Download graph: calibration.pcot

Flatfielding and reflectance combined for AUPE
Figure: Flatfielding and reflectance combined for AUPE. Click on image to expand.

Here's the process:

  • The getflats node looks at the band to filter assignments in the input image, and outputs flatfields for those bands extracted from the camera data file.
  • The a/mean(a) expr node divides each band by its mean - we've separated out this process for the time being to help when we come to processing the dark fields.
  • The a/b expr node divides the image bands by the flatfields
  • The colorchecker node locates the a ColorChecker in the image and adds regions of interest for each patch, labelled according with each patch name as it appears in the camera's reflectance data for that calibration target
  • The reflectance node uses the patch intensities in each band along with the reflectance data in the camera file to generate gradient and intercept for the conversion to R^\star
  • The (striproi(a)-c)/b expr node does the following:
    • remove the ColorChecker regions of interest (otherwise only the patches would change!)
    • subtract the intercept
    • divide by the gradient

Opening that last node will show the final result:

Calibration output image for RGB bands
Figure: Calibration output image for RGB bands.
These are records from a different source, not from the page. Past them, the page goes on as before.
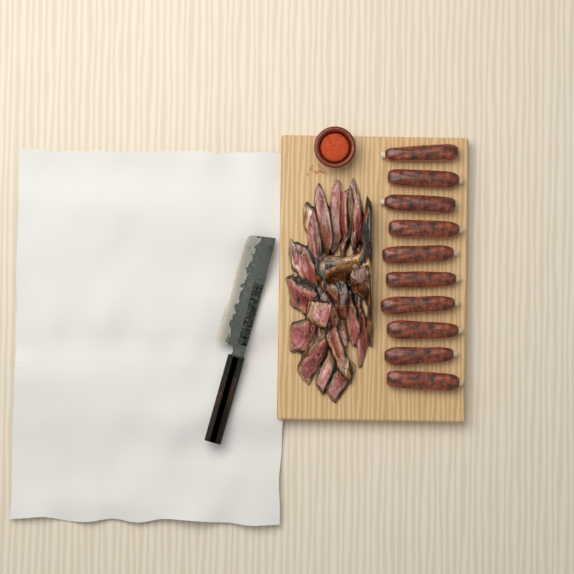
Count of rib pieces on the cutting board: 10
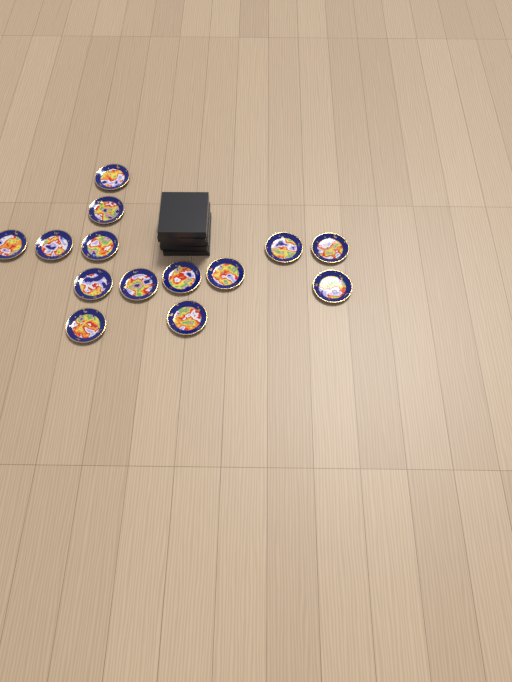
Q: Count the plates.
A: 14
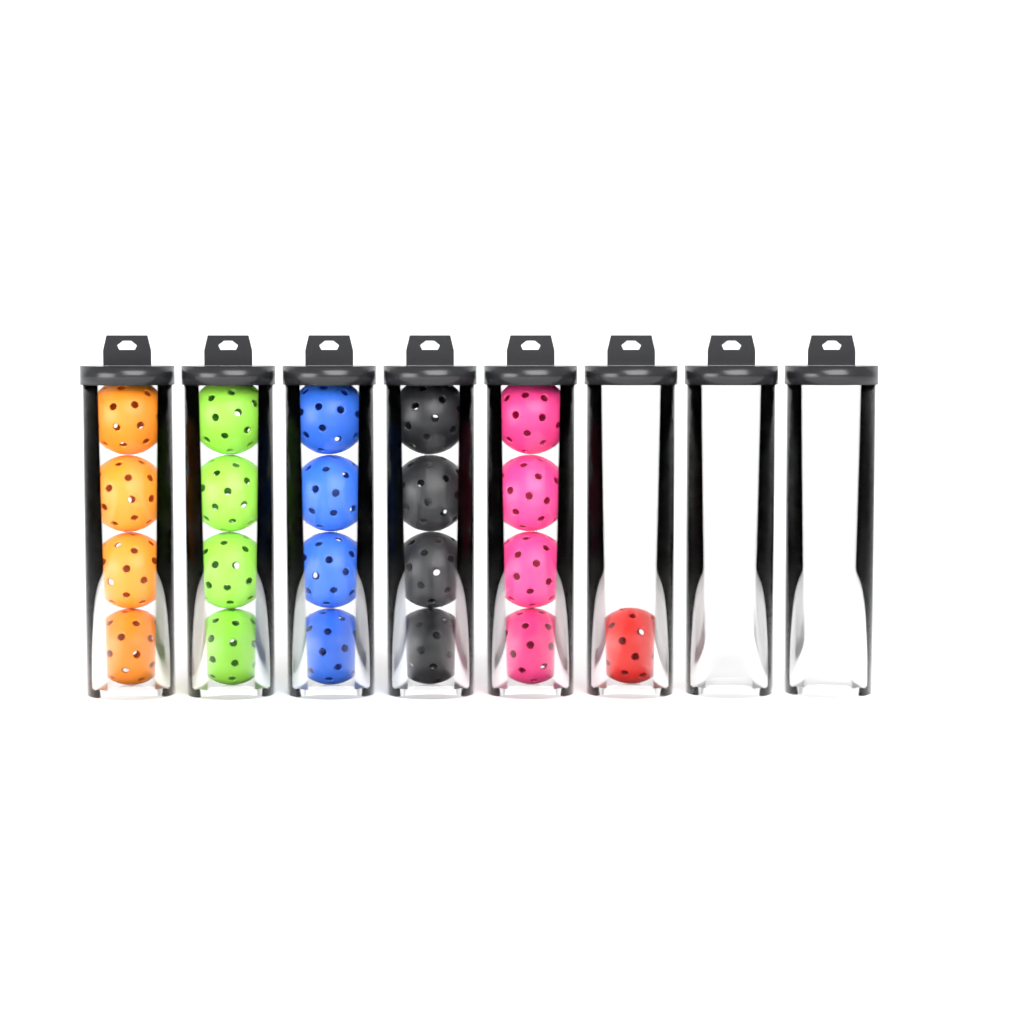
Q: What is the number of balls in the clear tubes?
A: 21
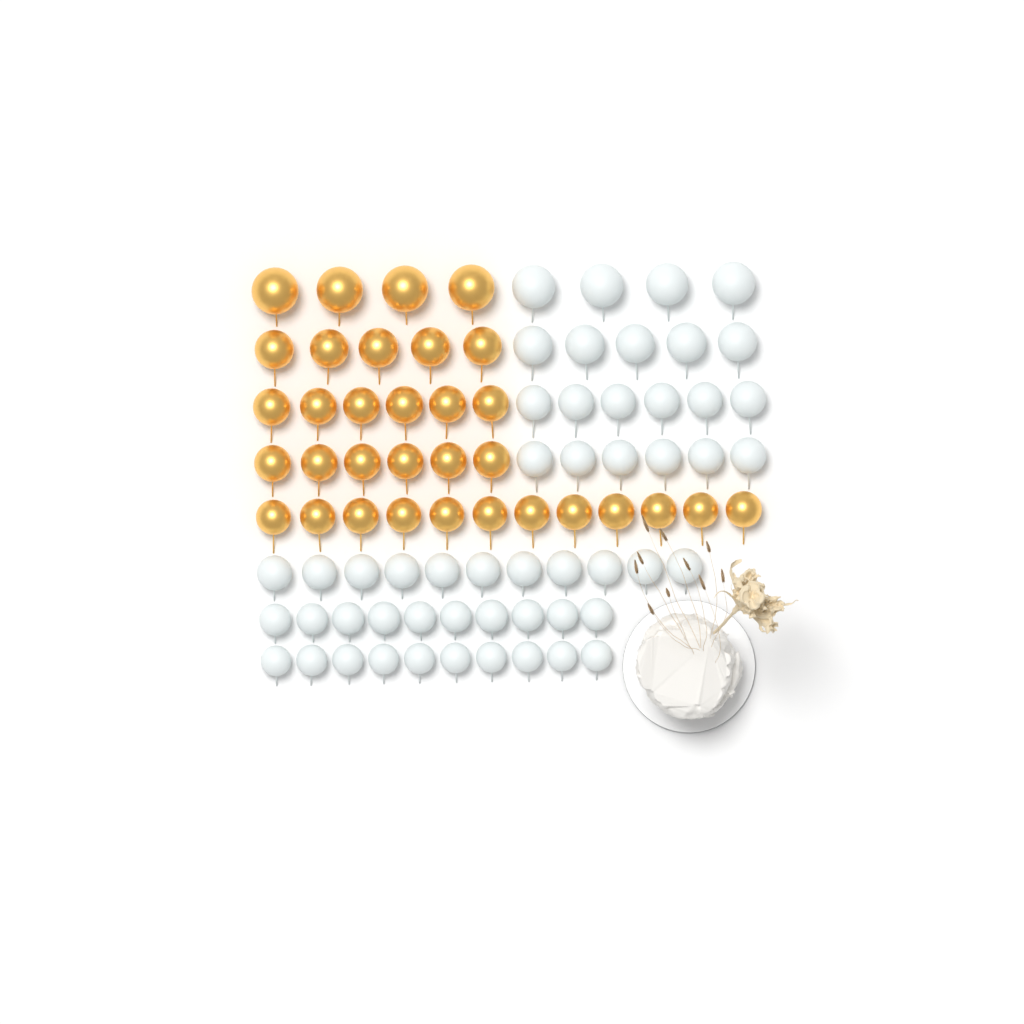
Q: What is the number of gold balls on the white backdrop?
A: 33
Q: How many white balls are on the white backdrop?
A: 52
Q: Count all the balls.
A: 85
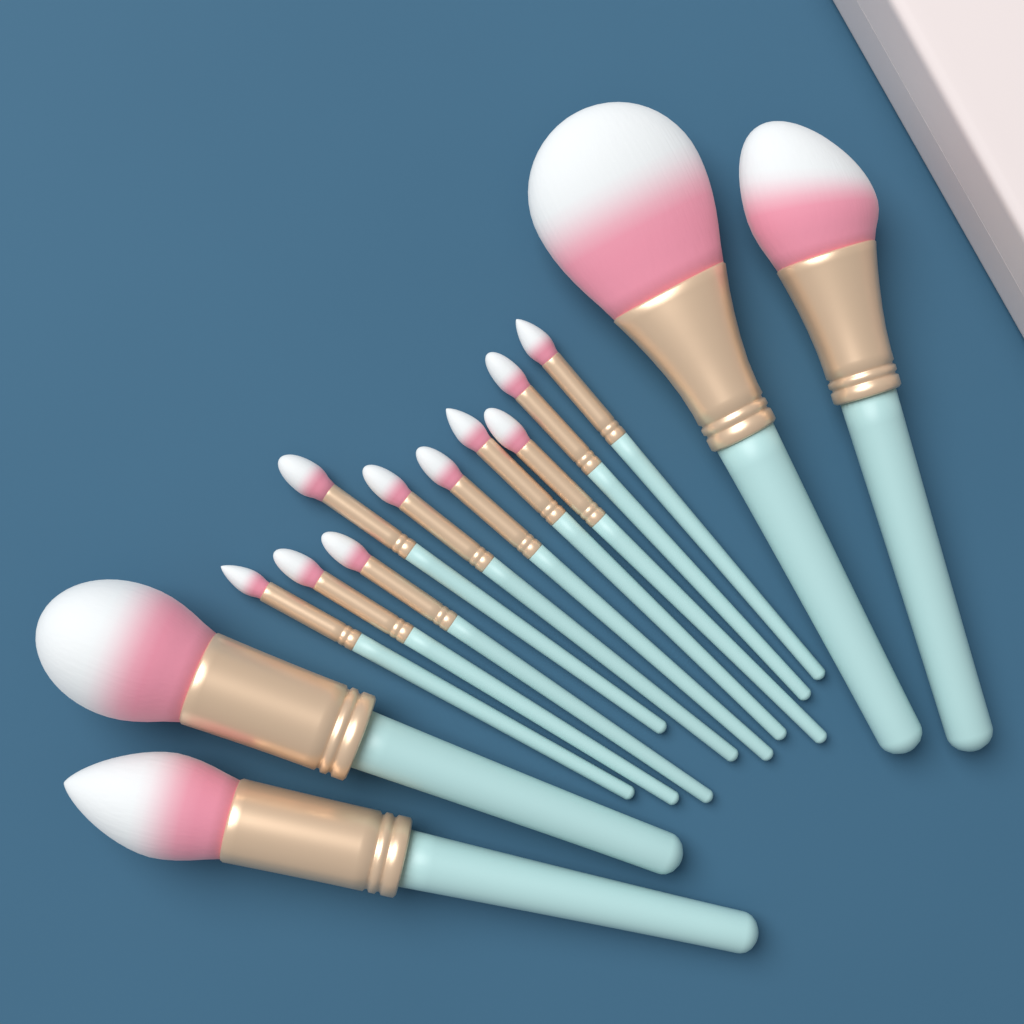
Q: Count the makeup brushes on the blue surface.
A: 14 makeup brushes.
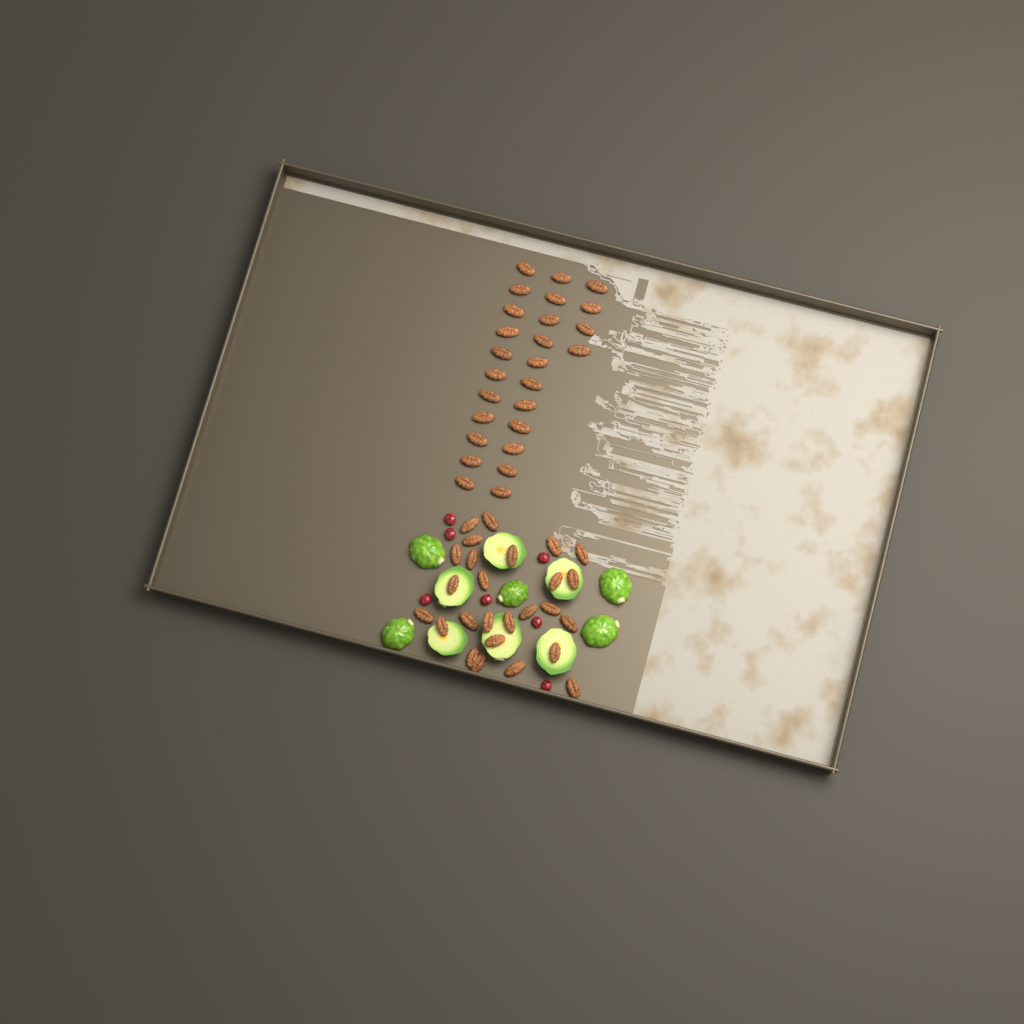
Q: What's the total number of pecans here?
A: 52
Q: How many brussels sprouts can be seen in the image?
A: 11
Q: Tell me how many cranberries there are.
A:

Click on image to expand.

In the node view, zooming in on the white sheet with normalisation set to RGB and cropped area only will normalize to the cropped area, normalising the combined range of the RGB bands. You'll see a slight purple cast. However, zooming in on the white patch in the target shows a rather better result.

Opening the reflectance node and clicking on "Replot" will show the lines we're calibrating with (the input is only loading the RGB bands; you can load more if you wish). You can see that the fit is approximate because of the data.